Profit ratio

Kotyark Industries (NSE: KOTYARK) posted healthy earnings, but there are other factors to consider

Kotyark Industries Limited (NSE: KOTYARK) just posted strong earnings, and the market rewarded them with a positive move in the stock price. However, our analysis suggests that shareholders may be missing out on some factors indicating that the earnings outcome was not as good as it looked.

Check out our latest analysis for Kotyark Industries

NSEI: KOTYARK Earnings & Revenue History May 19, 2022

A Closer Look at Kotyark Industries Profits

As finance nerds already know, the cash flow equalization ratio is a key metric for assessing how well a company’s free cash flow (FCF) matches its earnings. The strike ratio subtracts the FCF from the profit for a given period and divides the result by the average operating assets of the company over that period. The ratio shows us how much a company’s profit exceeds its FCF.

Therefore, it is actually considered a good thing when a company has a negative accrual ratio, but a bad thing if its accrual ratio is positive. That’s not to say we should worry about a positive accumulation ratio, but it’s worth noting where the accumulation ratio is rather high. Notably, there is academic evidence that suggests a high exercise ratio is a bad sign for short-term profits, generally speaking.

For the year to March 2022, Kotyark Industries had an exercise ratio of 0.54. Typically, this bodes ill for future profitability. Namely, the company did not generate a single penny of free cash flow during this period. In the past twelve months, he had actually negative free cash flow, with an outflow of ₹39m despite its profit of ₹86.4m, mentioned above. It should be noted that Kotyark Industries generated a positive FCF of ₹6.0 million a year ago, so at least they have done so in the past.

To note: we always recommend that investors check the strength of the balance sheet. Click here to access our analysis of Kotyark Industries’ balance sheet.

Our view on the earnings performance of Kotyark Industries

As we’ve made pretty clear, we’re a bit concerned that Kotyark Industries didn’t support last year’s earnings with free cash flow. For this reason, we believe Kotyark Industries’ statutory earnings may be a poor indicator of its underlying earning power and could give investors an overly positive impression of the company. But on the positive side, its earnings per share have grown at an extremely impressive rate over the past three years. Of course, we’ve only scratched the surface when it comes to analyzing its benefits; one could also consider margins, expected growth and return on investment, among other factors. Keep in mind that when it comes to analyzing a stock, the risks involved should be noted.
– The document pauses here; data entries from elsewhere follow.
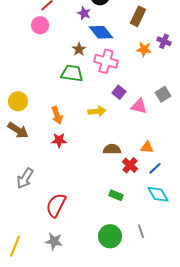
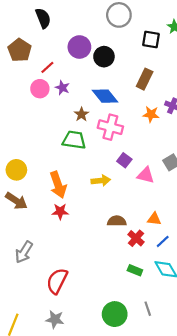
purple star: (84, 13) -> (62, 88), moved
orange arrow: (57, 115) -> (58, 185), size x1.4
green rectangle: (116, 195) -> (135, 270), moved

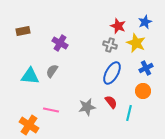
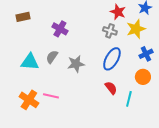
yellow star: (136, 43) -> (136, 29), turned 30
gray star: (87, 107) -> (76, 64), moved
orange cross: (29, 125) -> (29, 100), moved

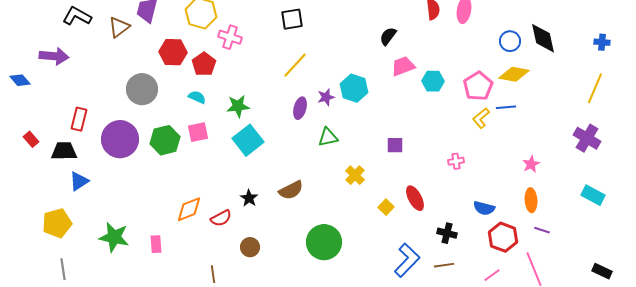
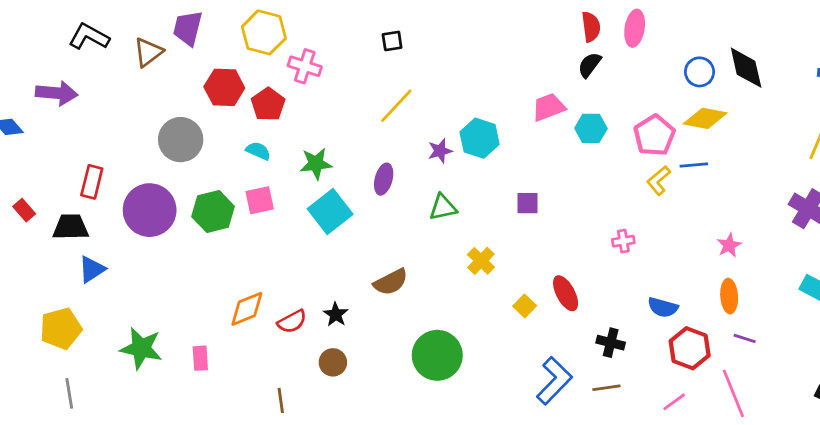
black square: (292, 19) -> (392, 41), size x0.7
black semicircle: (388, 36) -> (590, 65), moved
purple ellipse: (300, 108) -> (384, 179), moved
purple square: (395, 145) -> (527, 203), moved
black star: (249, 198) -> (336, 314), moved

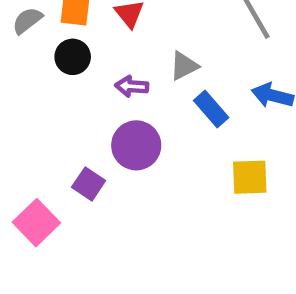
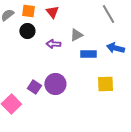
blue rectangle: (211, 109) -> (88, 54), turned -49
purple circle: (136, 145) -> (55, 84), moved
To help you, we found 3 warning signs (1 is a bit worrying!) that you should be aware of before buying shares of Kotyark Industries.

Today, we zoomed in on a single data point to better understand the nature of Kotyark Industries’ earnings. But there are many other ways to inform your opinion about a company. For example, many people view a high return on equity as an indication of a favorable trading economy, while others like to “follow the money” and look for stocks that insiders buy. Although it might take a bit of research on your behalf, you might find this free collection of companies offering a high return on equity, or this list of stocks that insiders buy to be useful.

This Simply Wall St article is general in nature. We provide commentary based on historical data and analyst forecasts only using unbiased methodology and our articles are not intended to be financial advice. It is not a recommendation to buy or sell stocks and does not take into account your objectives or financial situation. Our goal is to bring you targeted long-term analysis based on fundamental data. Note that our analysis may not take into account the latest announcements from price-sensitive companies or qualitative materials. Simply Wall St has no position in the stocks mentioned.